**Document section:**

Q5
Answer the following questions in about 150 words each: (a) Distinguish between explicit and implicit subsidies. Explain the trends in explicit subsidies on irrigation and fertilizer in India during post-economic reform period. (10 marks) (b) Examine the salient features of the Action Plan for Disinvestment, 2009. (10 marks) (c) What do you mean by horizontal fiscal disequilibrium in a federal setup and how did the XIIth Finance Commission correct such imbalance in India? (10 marks) (d) Show how Liquidity Adjustment Facility (LAF) in India emerged as an effective monetary policy instrument to control market fluctuations in the short run. (10 marks) (e) Examine the effectiveness of universal basic income as an approach to poverty alleviation in India. (10 marks)
हिंदी में प्रश्न पढ़ें
निम्नलिखित में से प्रत्येक प्रश्न का उत्तर लगभग 150 शब्दों में लिखिए : (a) सुप्तक एवं अंतर्निहित अनुदानों में अंतर कीजिए। भारत में आर्थिक सुधारोत्तर की अवधि में, सिंचाई एवं उर्वरक से जुड़े सुप्तक अनुदानों में प्रवृत्तियों की व्याख्या कीजिए। (10 अंक) (b) विनिवेश कार्य योजना, 2009 की मुख्य विशेषताओं का परीक्षण कीजिए। (10 अंक) (c) संघीय ढांचे में क्षैतिज राजकोषीय असंतुलन से आप क्या समझते हैं और भारत में इस असंतुलन को बारहवें वित्त आयोग ने कैसे दूर किया? (10 अंक) (d) दर्शाइए कि किस तरह भारत में अल्प काल में बाजार-उच्चावचनों को नियंत्रित करने हेतु तरलता समायोजन सुविधा (एल० ए० एफ०) एक प्रभावी मौद्रिक नीति के रूप में उभरी है। (10 अंक) (e) भारत में गरीबी निवारण के संदर्भ में, सार्वभौमिक बुनियादी आय की प्रभावशीलता का परीक्षण कीजिए। (10 अंक)
Directive word: Examine
This question asks you to examine. The directive word signals the depth of analysis expected, the structure of your answer, and the weight of evidence you must bring.
See our UPSC directive words guide for a full breakdown of how to respond to each command word.
How this answer will be evaluated
Approach
The directive 'examine' requires critical analysis with evidence across all five sub-parts. Allocate approximately 30 words (20% time) to each sub-part since marks are equal. Structure: brief definitional opening for (a), (c), (d); direct feature listing for (b); balanced argumentation for (e). Use post-1991 data for (a), specific Commission recommendations for (c), and RBI operational mechanisms for (d). Conclude each part with a one-line critical observation.

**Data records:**

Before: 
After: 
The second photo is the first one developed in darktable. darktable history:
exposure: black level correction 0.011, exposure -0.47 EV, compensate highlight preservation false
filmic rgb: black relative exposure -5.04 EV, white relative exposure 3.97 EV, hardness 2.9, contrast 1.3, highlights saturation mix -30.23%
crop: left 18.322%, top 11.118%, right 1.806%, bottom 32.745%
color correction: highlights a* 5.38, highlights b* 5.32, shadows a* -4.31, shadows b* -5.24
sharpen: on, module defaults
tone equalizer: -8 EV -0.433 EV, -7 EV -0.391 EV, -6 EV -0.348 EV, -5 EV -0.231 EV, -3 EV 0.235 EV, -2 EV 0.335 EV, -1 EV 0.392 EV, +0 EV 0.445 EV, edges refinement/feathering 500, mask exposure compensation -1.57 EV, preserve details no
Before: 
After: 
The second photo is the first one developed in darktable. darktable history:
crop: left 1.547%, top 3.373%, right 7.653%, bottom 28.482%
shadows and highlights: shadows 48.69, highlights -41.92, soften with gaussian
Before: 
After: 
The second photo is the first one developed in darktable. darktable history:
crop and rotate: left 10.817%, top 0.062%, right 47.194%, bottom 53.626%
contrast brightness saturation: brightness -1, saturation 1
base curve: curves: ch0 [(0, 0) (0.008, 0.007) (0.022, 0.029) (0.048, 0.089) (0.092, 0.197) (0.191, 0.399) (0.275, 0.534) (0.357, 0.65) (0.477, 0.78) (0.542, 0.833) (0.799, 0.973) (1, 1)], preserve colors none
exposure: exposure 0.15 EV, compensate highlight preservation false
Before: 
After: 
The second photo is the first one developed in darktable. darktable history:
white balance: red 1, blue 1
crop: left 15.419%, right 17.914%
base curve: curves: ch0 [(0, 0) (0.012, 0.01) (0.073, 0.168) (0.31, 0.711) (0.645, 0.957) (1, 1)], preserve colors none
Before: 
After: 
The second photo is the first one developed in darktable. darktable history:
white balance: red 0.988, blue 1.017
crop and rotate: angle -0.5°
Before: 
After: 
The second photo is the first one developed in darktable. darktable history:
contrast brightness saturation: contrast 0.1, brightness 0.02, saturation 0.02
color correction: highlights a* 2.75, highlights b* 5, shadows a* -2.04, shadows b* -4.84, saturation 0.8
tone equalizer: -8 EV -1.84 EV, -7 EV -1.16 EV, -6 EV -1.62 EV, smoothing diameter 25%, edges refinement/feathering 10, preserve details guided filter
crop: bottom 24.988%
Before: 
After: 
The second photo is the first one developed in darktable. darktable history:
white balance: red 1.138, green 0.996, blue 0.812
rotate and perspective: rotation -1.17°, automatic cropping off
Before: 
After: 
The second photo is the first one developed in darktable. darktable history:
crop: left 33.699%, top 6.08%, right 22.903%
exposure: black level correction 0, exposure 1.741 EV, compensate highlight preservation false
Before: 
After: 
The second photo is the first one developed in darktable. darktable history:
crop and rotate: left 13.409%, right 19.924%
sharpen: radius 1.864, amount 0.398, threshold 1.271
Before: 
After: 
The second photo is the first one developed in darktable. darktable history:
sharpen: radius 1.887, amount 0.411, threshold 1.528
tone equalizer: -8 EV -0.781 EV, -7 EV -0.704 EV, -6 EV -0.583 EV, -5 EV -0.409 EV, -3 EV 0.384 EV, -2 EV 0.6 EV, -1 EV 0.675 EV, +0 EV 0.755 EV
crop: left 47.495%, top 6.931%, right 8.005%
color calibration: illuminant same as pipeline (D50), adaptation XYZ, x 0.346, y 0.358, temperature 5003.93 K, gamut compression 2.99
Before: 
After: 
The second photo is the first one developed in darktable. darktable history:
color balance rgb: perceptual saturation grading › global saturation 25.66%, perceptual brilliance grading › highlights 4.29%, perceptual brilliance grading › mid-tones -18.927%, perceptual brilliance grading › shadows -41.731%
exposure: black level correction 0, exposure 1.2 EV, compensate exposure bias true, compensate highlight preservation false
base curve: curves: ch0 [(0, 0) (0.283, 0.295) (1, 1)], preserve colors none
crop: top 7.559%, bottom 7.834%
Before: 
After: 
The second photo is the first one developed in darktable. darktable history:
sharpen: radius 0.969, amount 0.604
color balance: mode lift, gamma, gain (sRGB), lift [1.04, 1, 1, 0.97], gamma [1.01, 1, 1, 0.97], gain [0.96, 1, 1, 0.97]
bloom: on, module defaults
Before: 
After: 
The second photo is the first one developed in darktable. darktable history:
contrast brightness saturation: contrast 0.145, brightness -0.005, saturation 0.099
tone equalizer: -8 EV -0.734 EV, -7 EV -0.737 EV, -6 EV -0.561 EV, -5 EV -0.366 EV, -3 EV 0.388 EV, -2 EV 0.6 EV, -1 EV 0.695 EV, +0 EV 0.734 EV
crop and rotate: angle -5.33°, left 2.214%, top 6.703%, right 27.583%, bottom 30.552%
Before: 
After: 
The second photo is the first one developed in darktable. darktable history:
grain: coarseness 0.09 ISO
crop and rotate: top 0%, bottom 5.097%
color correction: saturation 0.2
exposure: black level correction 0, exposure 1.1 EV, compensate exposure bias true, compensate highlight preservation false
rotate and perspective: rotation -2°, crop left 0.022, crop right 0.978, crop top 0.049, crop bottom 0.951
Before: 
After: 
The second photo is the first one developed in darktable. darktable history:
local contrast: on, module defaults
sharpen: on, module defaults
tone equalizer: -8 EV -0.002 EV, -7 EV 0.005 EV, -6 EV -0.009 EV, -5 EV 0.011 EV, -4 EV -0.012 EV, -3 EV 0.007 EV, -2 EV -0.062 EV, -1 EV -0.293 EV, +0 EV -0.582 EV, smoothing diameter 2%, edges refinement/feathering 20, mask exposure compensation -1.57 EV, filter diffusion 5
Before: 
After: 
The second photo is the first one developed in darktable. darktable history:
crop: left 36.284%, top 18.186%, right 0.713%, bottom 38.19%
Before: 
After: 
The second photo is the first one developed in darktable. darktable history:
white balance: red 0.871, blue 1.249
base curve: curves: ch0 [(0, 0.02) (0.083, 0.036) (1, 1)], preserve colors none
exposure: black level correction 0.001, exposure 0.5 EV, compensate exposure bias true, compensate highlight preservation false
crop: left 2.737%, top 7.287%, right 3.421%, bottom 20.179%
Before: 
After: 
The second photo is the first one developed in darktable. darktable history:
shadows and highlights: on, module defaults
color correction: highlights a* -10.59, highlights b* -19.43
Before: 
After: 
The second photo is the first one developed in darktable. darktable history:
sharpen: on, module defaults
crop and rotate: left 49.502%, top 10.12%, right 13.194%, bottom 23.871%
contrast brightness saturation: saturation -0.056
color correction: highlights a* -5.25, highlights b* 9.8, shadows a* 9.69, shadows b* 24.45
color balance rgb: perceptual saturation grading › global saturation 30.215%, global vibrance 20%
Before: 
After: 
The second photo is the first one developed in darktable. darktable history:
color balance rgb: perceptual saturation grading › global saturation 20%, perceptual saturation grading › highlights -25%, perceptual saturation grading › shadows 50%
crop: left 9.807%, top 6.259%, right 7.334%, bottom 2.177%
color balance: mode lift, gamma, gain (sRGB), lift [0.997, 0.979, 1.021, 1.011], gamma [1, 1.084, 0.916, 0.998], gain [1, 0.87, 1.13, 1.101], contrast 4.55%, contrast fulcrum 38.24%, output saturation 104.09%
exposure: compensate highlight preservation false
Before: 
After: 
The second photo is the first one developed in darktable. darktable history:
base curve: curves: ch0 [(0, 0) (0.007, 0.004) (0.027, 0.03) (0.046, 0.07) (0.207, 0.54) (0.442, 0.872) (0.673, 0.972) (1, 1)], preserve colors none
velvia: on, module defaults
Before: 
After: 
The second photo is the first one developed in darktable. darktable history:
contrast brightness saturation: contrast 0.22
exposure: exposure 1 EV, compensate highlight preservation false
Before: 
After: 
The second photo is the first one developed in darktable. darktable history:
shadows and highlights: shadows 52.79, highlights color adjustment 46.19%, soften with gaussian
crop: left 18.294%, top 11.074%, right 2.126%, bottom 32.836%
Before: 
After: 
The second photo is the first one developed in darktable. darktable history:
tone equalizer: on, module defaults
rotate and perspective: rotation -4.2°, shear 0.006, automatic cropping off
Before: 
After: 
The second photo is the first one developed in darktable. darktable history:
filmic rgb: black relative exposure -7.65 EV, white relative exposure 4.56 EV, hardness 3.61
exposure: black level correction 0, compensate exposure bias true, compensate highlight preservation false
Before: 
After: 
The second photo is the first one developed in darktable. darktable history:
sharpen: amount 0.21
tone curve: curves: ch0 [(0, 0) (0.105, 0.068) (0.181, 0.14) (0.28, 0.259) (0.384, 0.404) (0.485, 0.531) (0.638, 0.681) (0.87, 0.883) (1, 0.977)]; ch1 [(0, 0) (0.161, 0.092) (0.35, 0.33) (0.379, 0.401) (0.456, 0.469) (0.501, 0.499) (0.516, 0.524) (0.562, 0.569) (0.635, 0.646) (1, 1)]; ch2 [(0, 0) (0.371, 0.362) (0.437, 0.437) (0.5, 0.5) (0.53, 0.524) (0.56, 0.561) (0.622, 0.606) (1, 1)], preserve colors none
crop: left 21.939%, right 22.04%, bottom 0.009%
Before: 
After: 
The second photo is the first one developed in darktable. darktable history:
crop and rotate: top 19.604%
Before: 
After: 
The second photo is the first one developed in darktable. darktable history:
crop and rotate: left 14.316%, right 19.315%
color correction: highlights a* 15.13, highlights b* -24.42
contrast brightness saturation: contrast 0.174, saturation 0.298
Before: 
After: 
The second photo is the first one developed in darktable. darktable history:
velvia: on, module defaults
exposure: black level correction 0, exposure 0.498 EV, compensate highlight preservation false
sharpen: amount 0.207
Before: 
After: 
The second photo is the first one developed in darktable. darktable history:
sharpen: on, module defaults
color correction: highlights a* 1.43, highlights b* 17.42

**Problem:**
Write out a passage of the UPSC question page word for word, beginning at the words "Directive word: Examine" and stopping after "each command word.".

**Solution below:**
Directive word: Examine
This question asks you to examine. The directive word signals the depth of analysis expected, the structure of your answer, and the weight of evidence you must bring.
See our UPSC directive words guide for a full breakdown of how to respond to each command word.